Collected data entries:
--- START ---

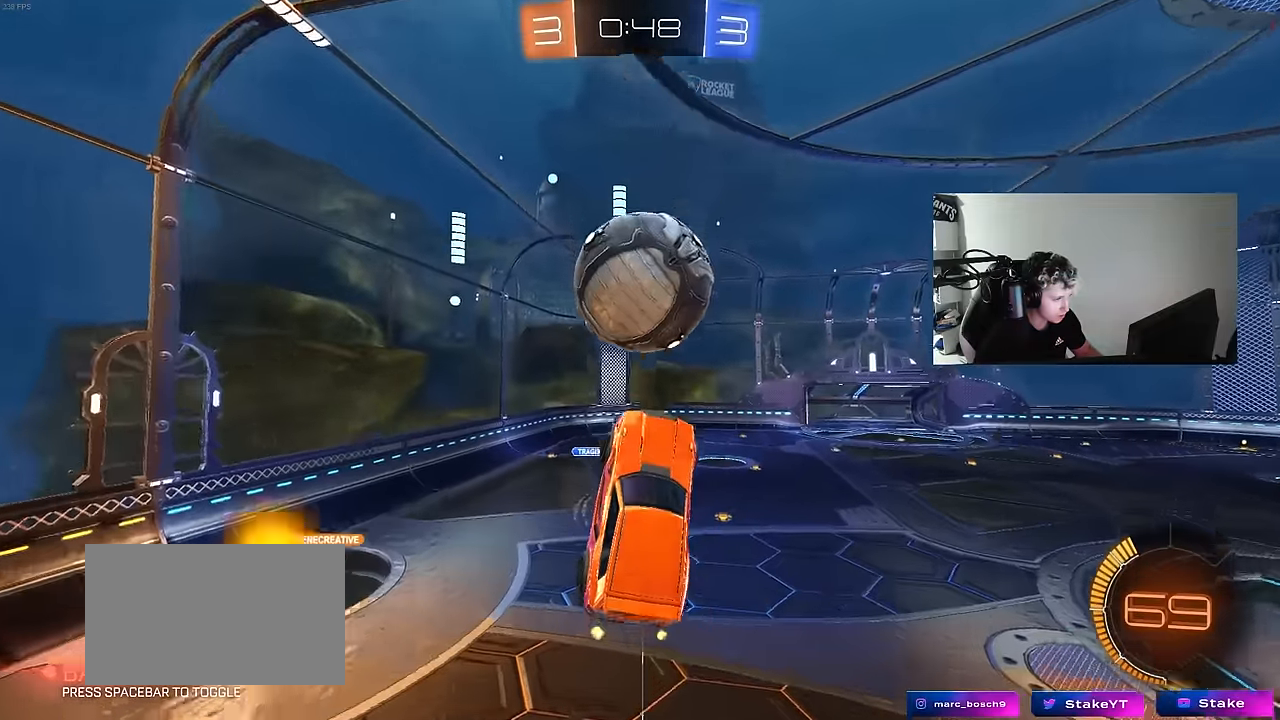
{"keys": [], "mouse": ["left"], "mouse_move": "still", "events": [[117, "d", "down"], [117, "w", "down"], [167, "d", "up"], [200, "w", "up"], [350, "a", "down"], [350, "s", "down"], [350, "shift", "down"], [383, "mouse_left", "down"], [433, "shift", "up"], [483, "a", "up"], [483, "s", "up"]]}
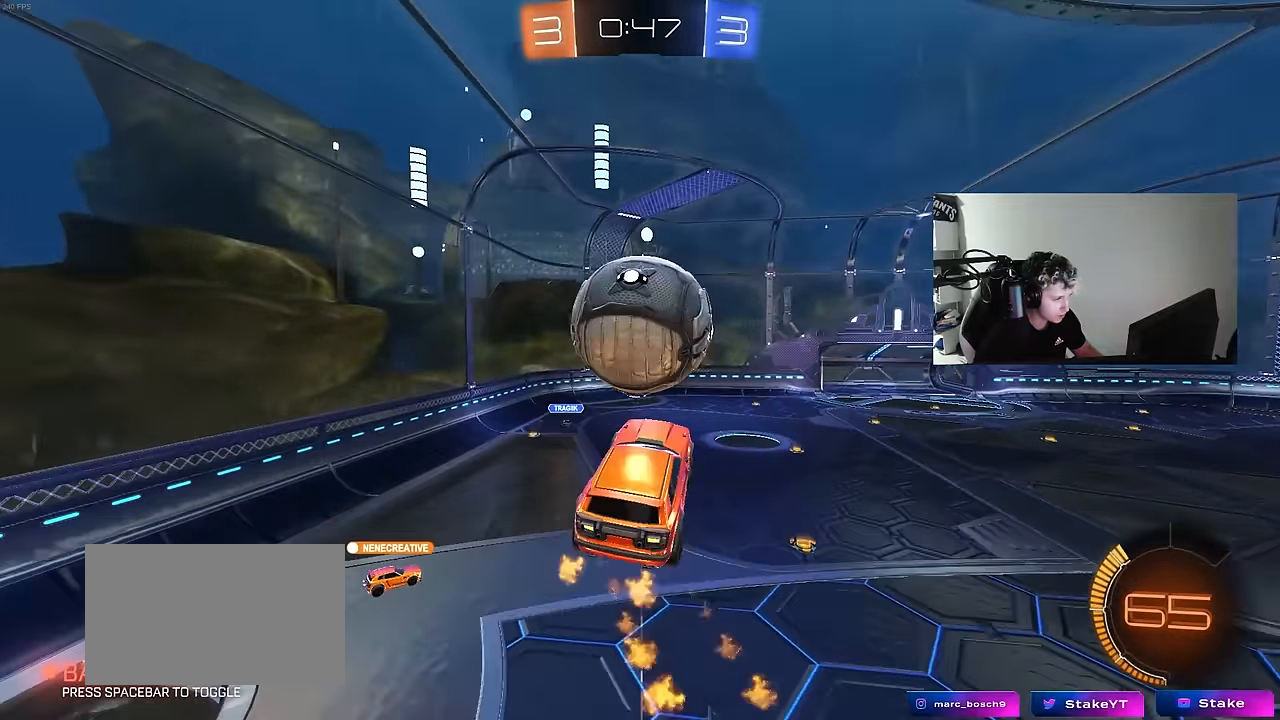
{"keys": ["d", "shift", "w"], "mouse": ["left"], "mouse_move": "still", "events": [[33, "mouse_left", "up"], [167, "a", "down"], [217, "s", "down"], [267, "a", "up"], [317, "s", "up"], [367, "d", "down"], [400, "shift", "down"], [450, "mouse_left", "down"], [450, "w", "down"]]}
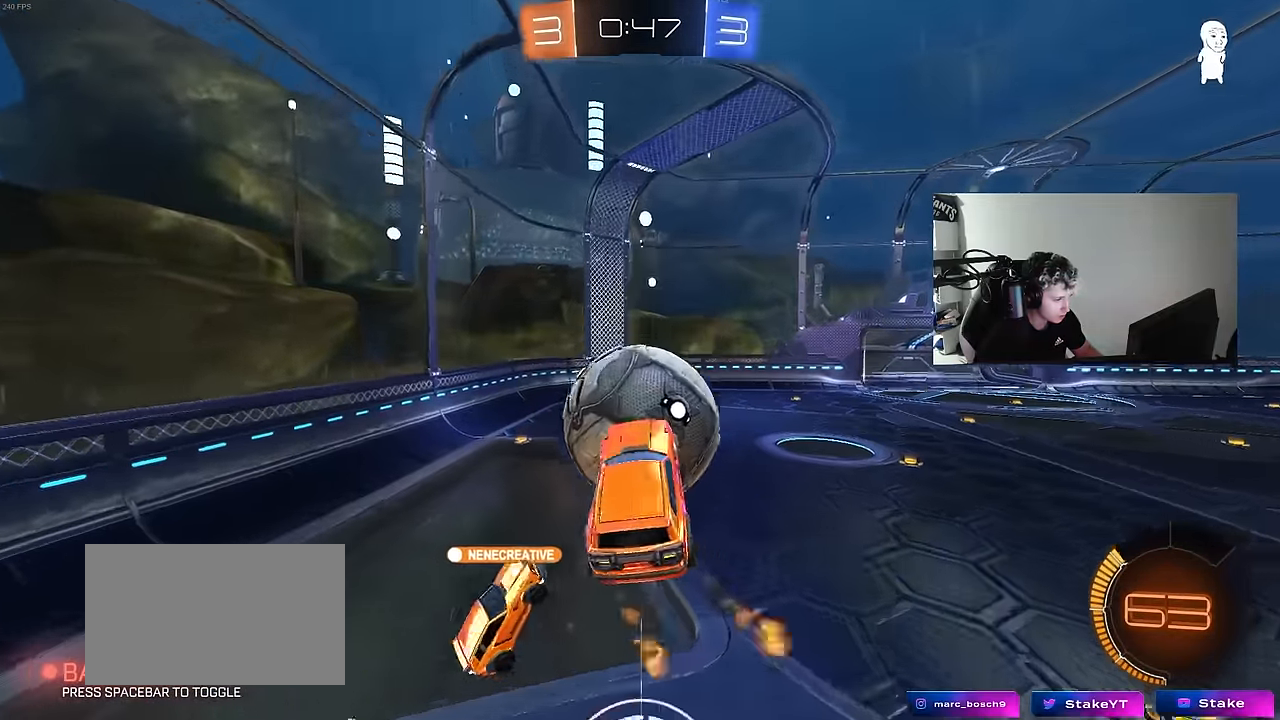
{"keys": ["a", "shift"], "mouse": [], "mouse_move": "still", "events": [[233, "d", "up"], [333, "a", "down"], [333, "mouse_left", "up"], [333, "w", "up"], [367, "shift", "up"], [467, "shift", "down"]]}
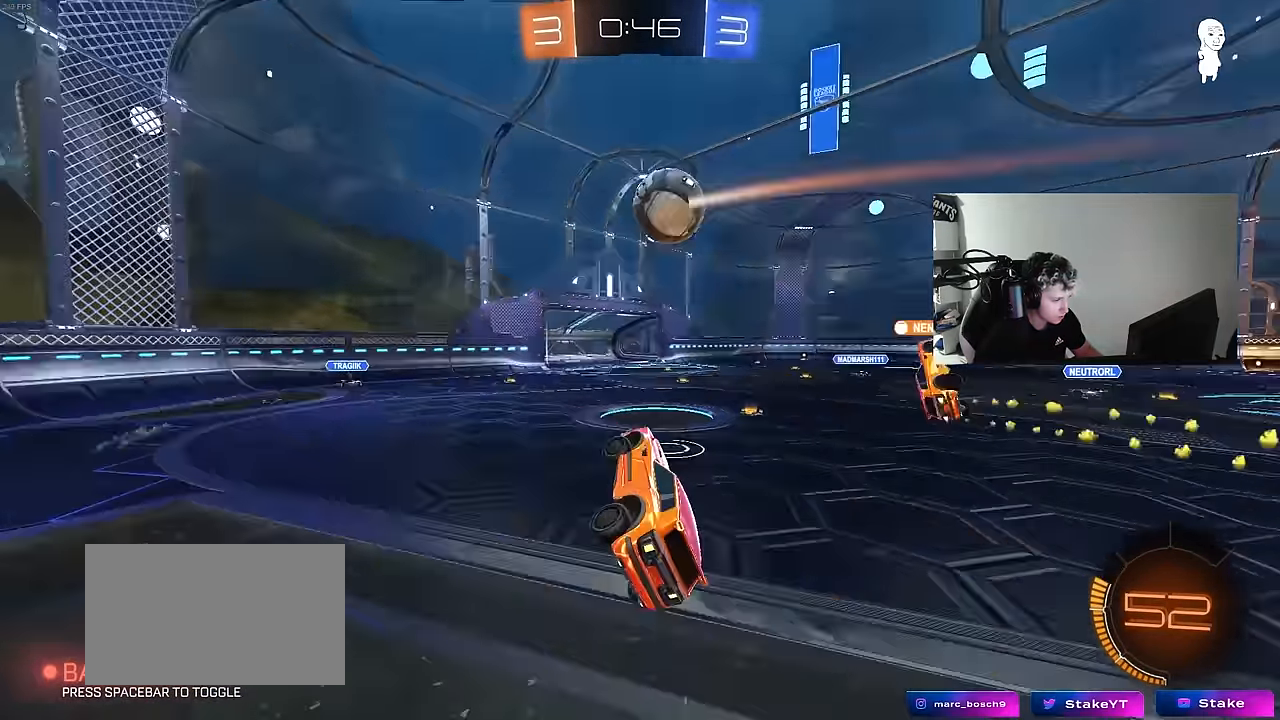
{"keys": ["d", "w"], "mouse": [], "mouse_move": "still", "events": [[17, "w", "down"], [150, "shift", "up"], [200, "a", "up"], [300, "d", "down"]]}
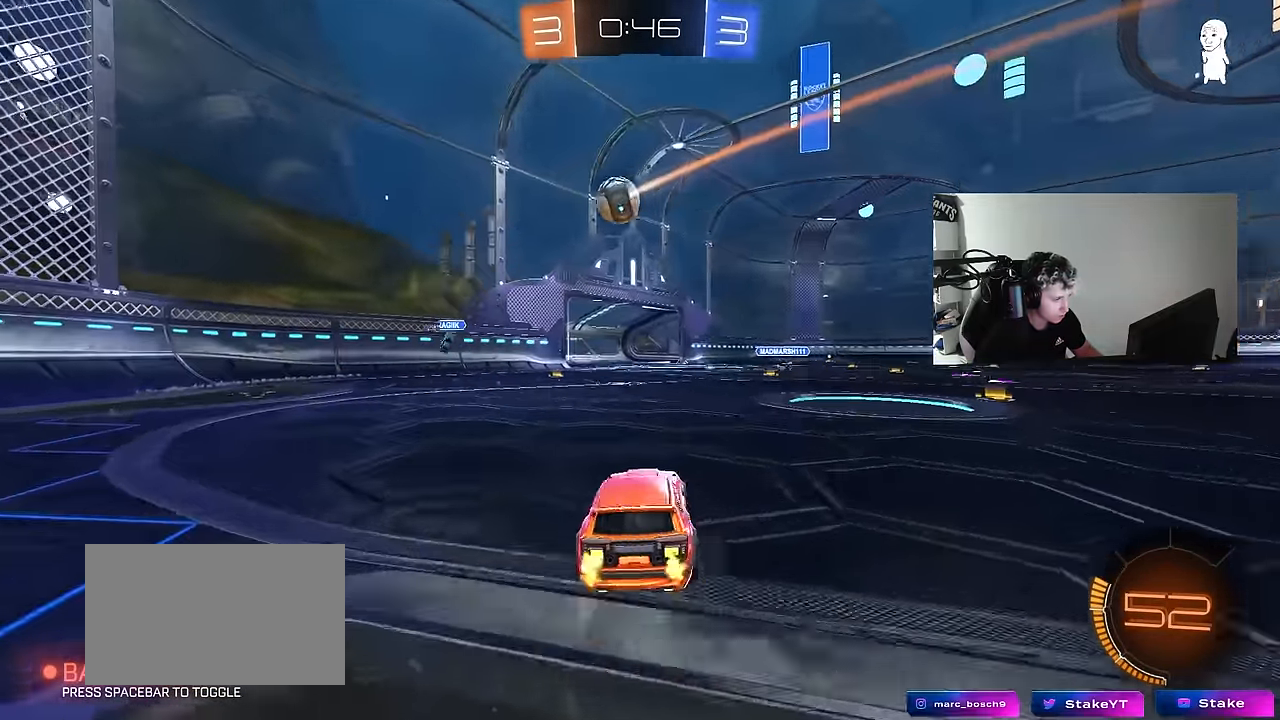
{"keys": ["d", "w"], "mouse": [], "mouse_move": "still", "events": [[33, "d", "up"], [167, "d", "down"], [350, "d", "up"], [500, "d", "down"]]}
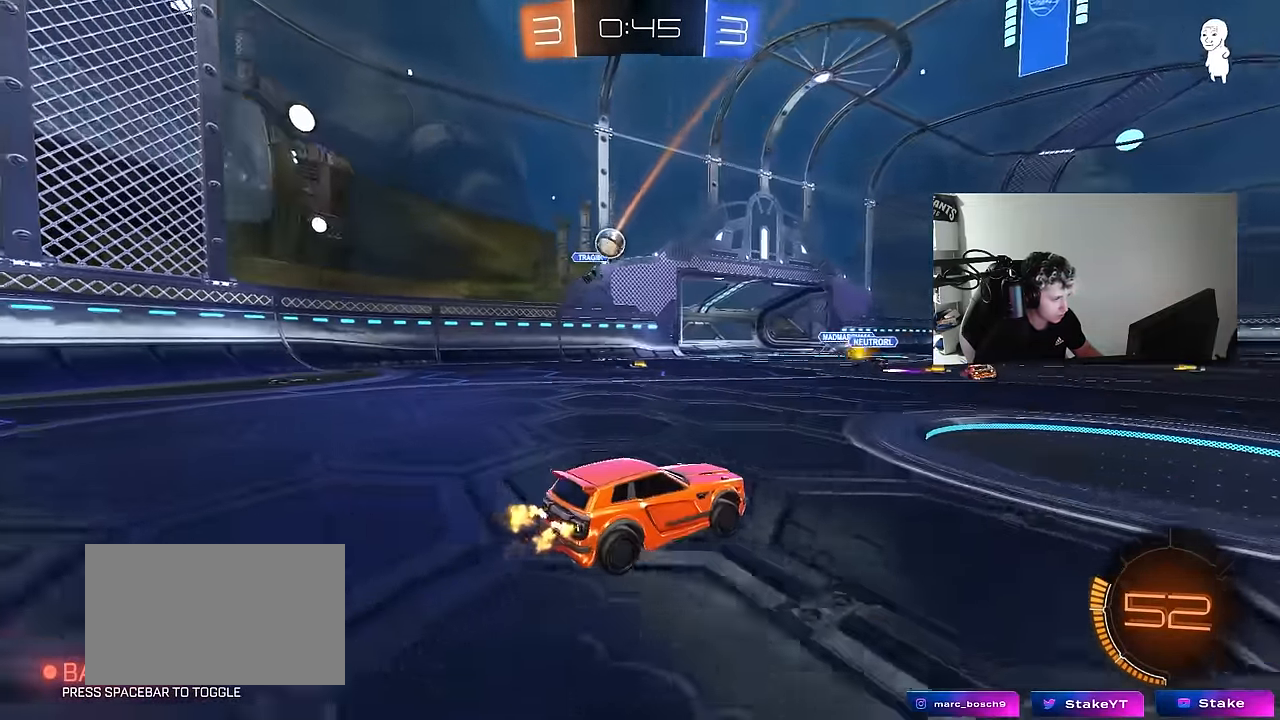
{"keys": ["d", "w"], "mouse": [], "mouse_move": "still", "events": [[233, "d", "up"], [416, "d", "down"]]}
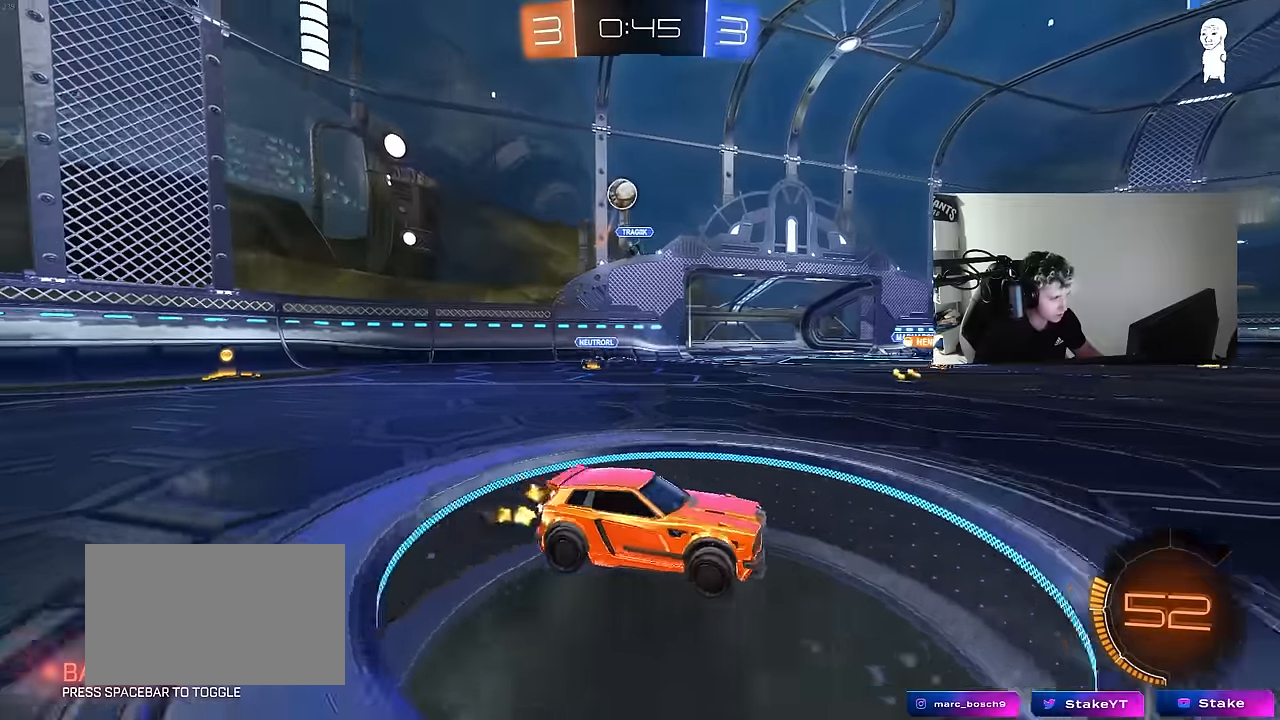
{"keys": ["w"], "mouse": [], "mouse_move": "still", "events": [[16, "shift", "down"], [150, "shift", "up"], [200, "space", "down"], [383, "d", "up"], [383, "space", "up"]]}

--- END ---

What is needed:
Transcribe each line above exactly, pictures excluded.

Result of this exercise:
{"keys": [], "mouse": ["left"], "mouse_move": "still", "events": [[117, "d", "down"], [117, "w", "down"], [167, "d", "up"], [200, "w", "up"], [350, "a", "down"], [350, "s", "down"], [350, "shift", "down"], [383, "mouse_left", "down"], [433, "shift", "up"], [483, "a", "up"], [483, "s", "up"]]}
{"keys": ["d", "shift", "w"], "mouse": ["left"], "mouse_move": "still", "events": [[33, "mouse_left", "up"], [167, "a", "down"], [217, "s", "down"], [267, "a", "up"], [317, "s", "up"], [367, "d", "down"], [400, "shift", "down"], [450, "mouse_left", "down"], [450, "w", "down"]]}
{"keys": ["a", "shift"], "mouse": [], "mouse_move": "still", "events": [[233, "d", "up"], [333, "a", "down"], [333, "mouse_left", "up"], [333, "w", "up"], [367, "shift", "up"], [467, "shift", "down"]]}
{"keys": ["d", "w"], "mouse": [], "mouse_move": "still", "events": [[17, "w", "down"], [150, "shift", "up"], [200, "a", "up"], [300, "d", "down"]]}
{"keys": ["d", "w"], "mouse": [], "mouse_move": "still", "events": [[33, "d", "up"], [167, "d", "down"], [350, "d", "up"], [500, "d", "down"]]}
{"keys": ["d", "w"], "mouse": [], "mouse_move": "still", "events": [[233, "d", "up"], [416, "d", "down"]]}
{"keys": ["w"], "mouse": [], "mouse_move": "still", "events": [[16, "shift", "down"], [150, "shift", "up"], [200, "space", "down"], [383, "d", "up"], [383, "space", "up"]]}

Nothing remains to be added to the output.